◆ Texte fourni:
┏━━
Contrôle automatisé de machines virtuelles par QEMU Monitor

Spécialité(s)


Résumé

Le projet QEMU, qui offre une approche légère et peu intrusive pour l’émulation et la virtualisation, présente l’avantage d’être entièrement configurable en ligne de commandes. Nous verrons dans ces pages comment scripter les modifications de certaines caractéristiques d’une VM pendant son exécution en arrière-plan.


Body

Les techniques de conteneurisation ne permettant pas de couvrir tous types de besoins, il est parfois nécessaire d’avoir recours à des machines virtuelles sur un poste de travail ou d’administration. Par exemple, les développements ou manipulations sur le noyau sont impossibles dans un conteneur.

En matière de virtualisation, l’éventail des outils est vaste, et les avantages et faiblesses de chacun ont été discutés au fil des numéros de ce magazine. Sans débattre sur le choix de QEMU, nous soulignerons ici le fait que cet outil est autonome : chaque machine virtuelle prend la forme d’un unique processus sur l’hôte, qui ne nécessite pas de service central de contrôle des guests.
┗━━
◆ Matériel fourni:
┏━━
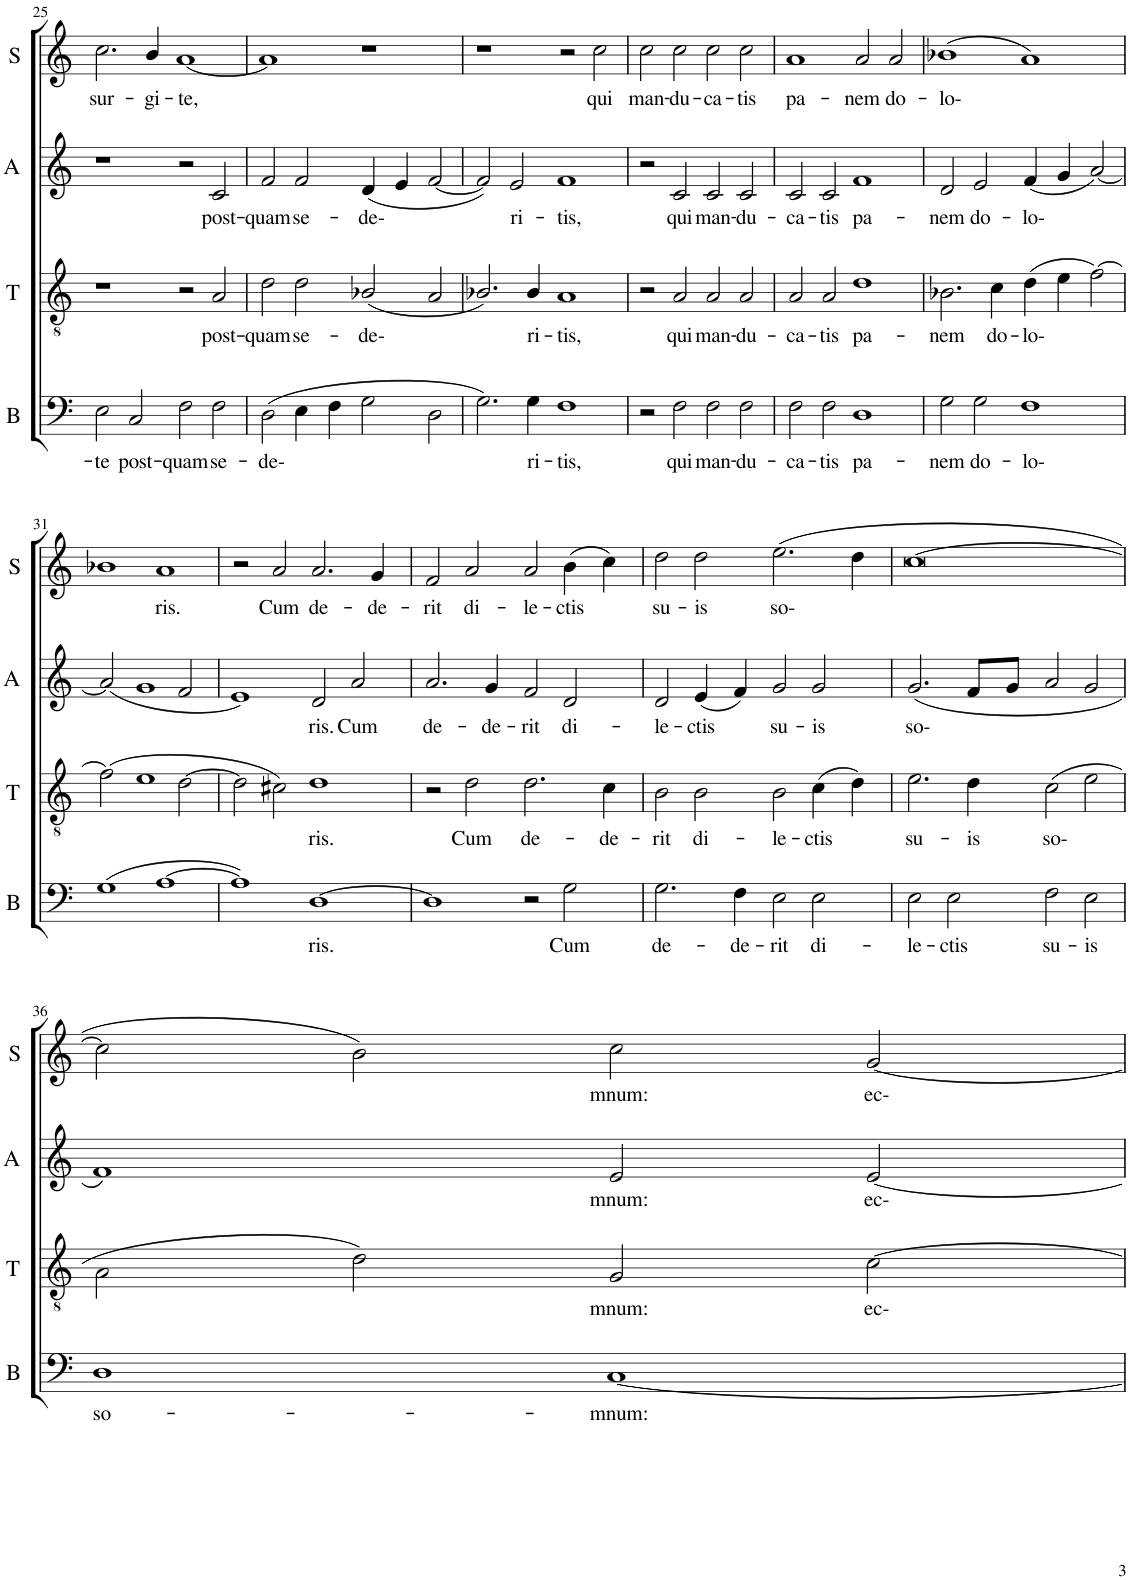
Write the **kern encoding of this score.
┗━━
◆ Consigne 1: Pour chaque affirmation, dites si elle concorde avec le texte sur QEMU, par oui ou par non, et citez les mots du texte qui tranchent. (a) Les développements sur le noyau peuvent se faire dans un conteneur. (b) Avec QEMU, chaque machine virtuelle est un unique processus sur l’hôte. (c) QEMU a besoin d’un service central pour contrôler les machines invitées.
◆ Consigne 2: Poursuivez le texte sur QEMU à la suite de sa dernière phrase.

◆ Réponse 1:
(a) Non : « les développements ou manipulations sur le noyau sont impossibles dans un conteneur ».
(b) Oui : « chaque machine virtuelle prend la forme d’un unique processus sur l’hôte ».
(c) Non : « qui ne nécessite pas de service central de contrôle des guests ».

◆ Réponse 2:
C’est cet aspect qui retiendra notre attention dans ces pages, où nous nous proposons un but simple : le contrôle d’une machine virtuelle qui a été lancée en arrière-plan, sans interface graphique. Il s’agira en particulier de modifier les redirections de ports par le biais du QEMU Monitor de la machine guest.

Après une présentation du Monitor et de l’utilisation de sa console, nous montrerons comment le piloter de manière non interactive.

1. Rappels sur QEMU

QEMU [1] est un outil d’émulation et de virtualisation.

L’émulation dite en User Mode permet l’exécution de binaires compilés pour des architectures différentes ; notamment, les développeurs pour la plateforme Android l’utilisent au quotidien en démarrant leur app dans le device virtuel.

Nous n’allons pas nous intéresser à l’émulation dans cet article, mais pour simplifier, il suffit souvent d’exécuter ce type de commande :

$ qemu-<autre-archi> ./binaire-pour-autre-archi

pour lancer en émulation le programme spécifié.

La virtualisation quant à elle, permet comme on le sait de démarrer un système complet, isolé dans une machine virtuelle aux caractéristiques matérielles apparentes choisies.

Le programme à lancer pour démarrer une machine virtuelle sur architecture x86_64 sera de la forme qemu-system-x86_64.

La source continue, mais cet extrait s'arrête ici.